PASSAGE FOR REVIEW.
○ ○ ○ ○ ○ ○ ○

1) We were created in the image of God, we are accountable to Him for the way we live, and any life (whether our own or other people's) is not ours to take away. Because animals were created to be under people's care, we are expected to treat them humanely, but killing an animal and killing a person are considered very different things.

2) We evolved by time and chance and a series of a fortunate accidents and only the fittest survive. We are all masters of our own destiny and however we see fit to spend our lives or the lives of those around us is up to us. Because man and animals both evolved from the same sources, the value of an animal's life vs that of a person is really a judgement call, not a foregone conclusion.

Of course there is a more moderate stance in the middle, but I don't really think it makes a lot of sense philosophically. (This is also why to me it doesn't make sense when religious groups try to combine an evolutionary stance with the Biblical account. In doing so, you are throwing out the philosophical underpinnings).

At this time, North American societies have come to a basic agreement because there is a big divide on this issue. As long as we are not infringing on other people's freedoms, we may do as we please and we should also try to be thoughtful of the people around us to care about us.

It seems that many cultures have agreed that out and out murder is wrong in some sense (whether philosophically or in practicality) and there is a need for laws to prevent chaos from happening. However, it is extremely hard to build any kind of effective law about either murder or suicide unless everyone is agreed on which of the two primary worldviews people are going to hold. In North America in the past few hundred years, the majority of people held or at least agreed with a Christian worldview, which became the basis for lawmaking. Now, because people largely have shifted to an evolutionary worldview, their belief system has also changed. Many are torn between still making laws that are influenced by that worldview, but without its foundation, which is illogical or else making laws that reflect the second system. The implications of that system however, demand a bigger shift than some feel comfortable with. Because there are no absolutes that are unchangeable, our standard for deciding on laws then depends primarily on the most prevalent attitudes of the day. The words right and wrong no longer really have any relevance since there is no authority higher than ourselves which determines what that might be.

○ ○ ○ ○ ○ ○ ○

ACTIVITY LIST.
**A.** In the passage on worldviews and lawmaking, what became the basis for lawmaking in North America over the past few hundred years?
**B.** Resume the passage on worldviews and lawmaking where it stops.

DATA EXCERPTS.
○ ○ ○ ○ ○ ○ ○

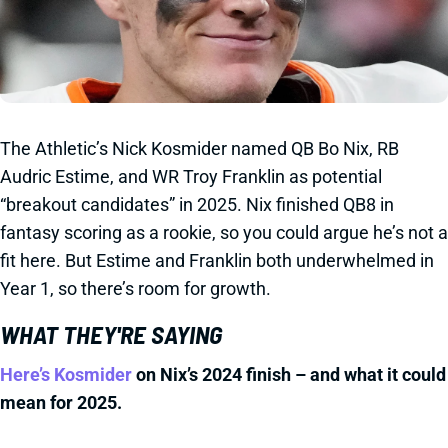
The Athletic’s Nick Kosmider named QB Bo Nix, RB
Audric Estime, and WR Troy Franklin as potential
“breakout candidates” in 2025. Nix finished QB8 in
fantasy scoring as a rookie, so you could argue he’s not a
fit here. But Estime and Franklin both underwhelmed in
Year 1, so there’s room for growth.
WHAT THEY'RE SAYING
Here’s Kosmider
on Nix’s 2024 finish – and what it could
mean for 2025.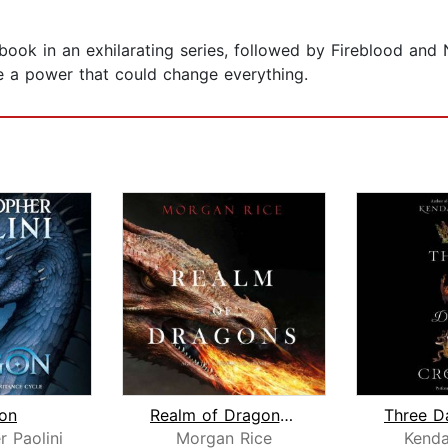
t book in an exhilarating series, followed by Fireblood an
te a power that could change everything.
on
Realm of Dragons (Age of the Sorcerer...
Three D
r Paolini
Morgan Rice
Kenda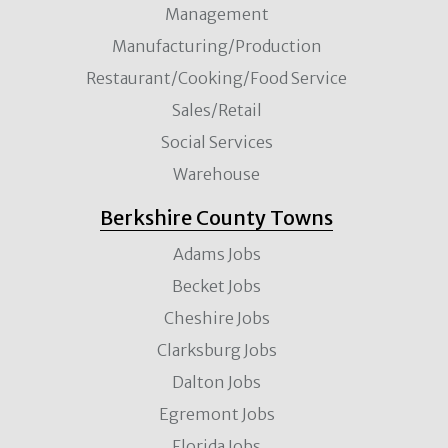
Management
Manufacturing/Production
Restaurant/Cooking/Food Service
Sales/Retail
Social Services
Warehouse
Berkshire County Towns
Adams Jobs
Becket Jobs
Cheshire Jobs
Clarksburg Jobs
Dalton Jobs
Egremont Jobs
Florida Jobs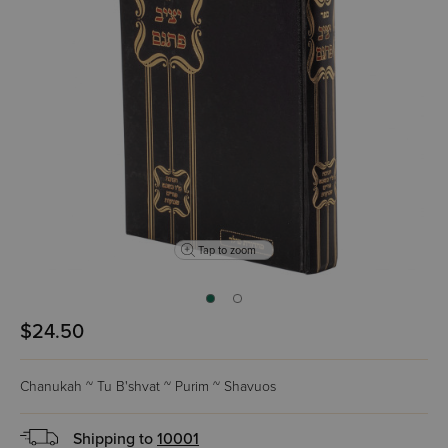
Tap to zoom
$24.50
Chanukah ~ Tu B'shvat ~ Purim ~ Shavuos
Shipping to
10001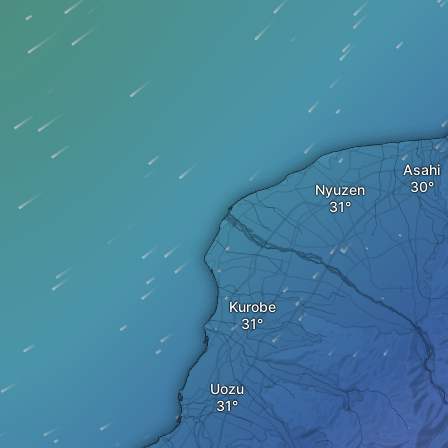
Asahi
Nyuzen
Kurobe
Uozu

○ ○ ○ ○ ○ ○ ○

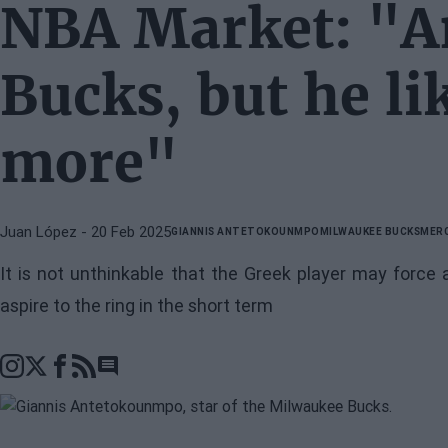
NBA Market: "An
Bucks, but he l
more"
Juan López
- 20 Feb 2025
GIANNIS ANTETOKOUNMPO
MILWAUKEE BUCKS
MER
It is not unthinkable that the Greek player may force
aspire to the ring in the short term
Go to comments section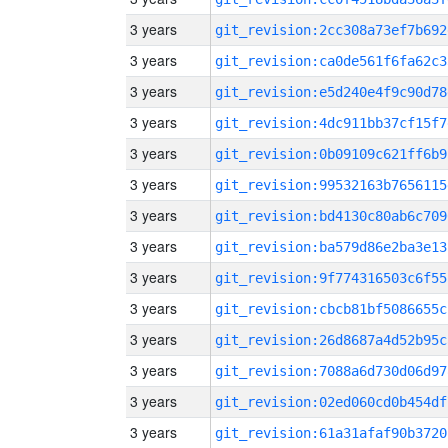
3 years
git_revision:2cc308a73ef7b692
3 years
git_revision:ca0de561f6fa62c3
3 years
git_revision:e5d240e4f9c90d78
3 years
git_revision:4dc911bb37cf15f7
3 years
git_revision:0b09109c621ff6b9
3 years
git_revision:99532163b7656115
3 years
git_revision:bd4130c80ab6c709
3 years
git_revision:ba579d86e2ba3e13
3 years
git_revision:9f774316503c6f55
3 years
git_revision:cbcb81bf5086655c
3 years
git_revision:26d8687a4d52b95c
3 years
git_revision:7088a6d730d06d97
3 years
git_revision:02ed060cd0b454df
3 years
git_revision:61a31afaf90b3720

○ ○ ○ ○ ○ ○ ○

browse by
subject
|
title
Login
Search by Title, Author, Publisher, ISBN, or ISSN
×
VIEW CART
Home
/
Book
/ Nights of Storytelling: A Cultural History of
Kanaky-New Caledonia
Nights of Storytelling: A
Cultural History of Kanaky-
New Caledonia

○ ○ ○ ○ ○ ○ ○

ANSWERS TO THE TASKS.
**A.** A Christian worldview, which the majority of people held or at least agreed with.

**B.**
Really, I don't see A.S.'s stance as being anything but a reflection of his worldview. Many people still have a drive to live, whether or not they really have a reason to or not because of what they wish to accomplish, who they love, or are loved by. As he's said, he's not actively pursuing dying right now, he just doesn't see a real point in living.

I strongly disagree with his outlook, but will freely admit that my conclusions about life are based on an entirely different premise, so it is not surprising that we end up in different camps.

I think there are reasons to live that have nothing to do with religion, and I'm really puzzled by people who think that there being no god takes away meaning or is depressing. I don't get that at all. I guess I can see how it could be scary if you always felt like a god was watching over you, but that's scary, not meaningless or sad. Sometimes I think God is just a coping mechanism for the human psyche, and I believe religion was an early form of intellectualism. It's a form of philosophy.

There are plenty of ethical reasons to treat other people with kindnes and to not murder people, etc. without there being religion. I have a friend who has a PhD in philosophy who is one of the most moral, caring people I know, and he's pretty much a de facto atheist, and he's definitely not religious.

It's just that rational ethics are open to debate about concepts like abortion and right to die.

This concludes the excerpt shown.